§ Excerpted data:
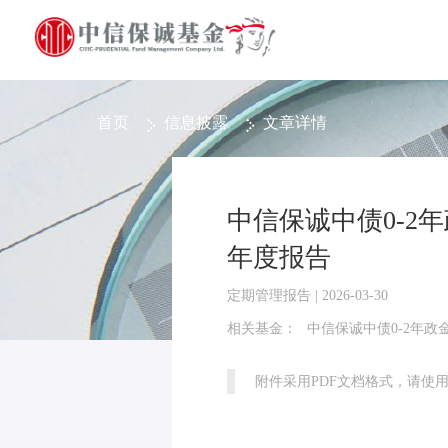
首页
信息披露
文章详情
中信保诚中债0-2
年度报告
定期管理报告 | 2026-03-30
相关基金：
中信保诚中债0-2年政
附件采用PDF文档格式，请使用Ad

§ What to produce: The full text of the data above, exact and without pictures, is what to return.

§ Response to the task:
首页
信息披露
文章详情
中信保诚中债0-2
年度报告
定期管理报告 | 2026-03-30
相关基金：
中信保诚中债0-2年政
附件采用PDF文档格式，请使用Ad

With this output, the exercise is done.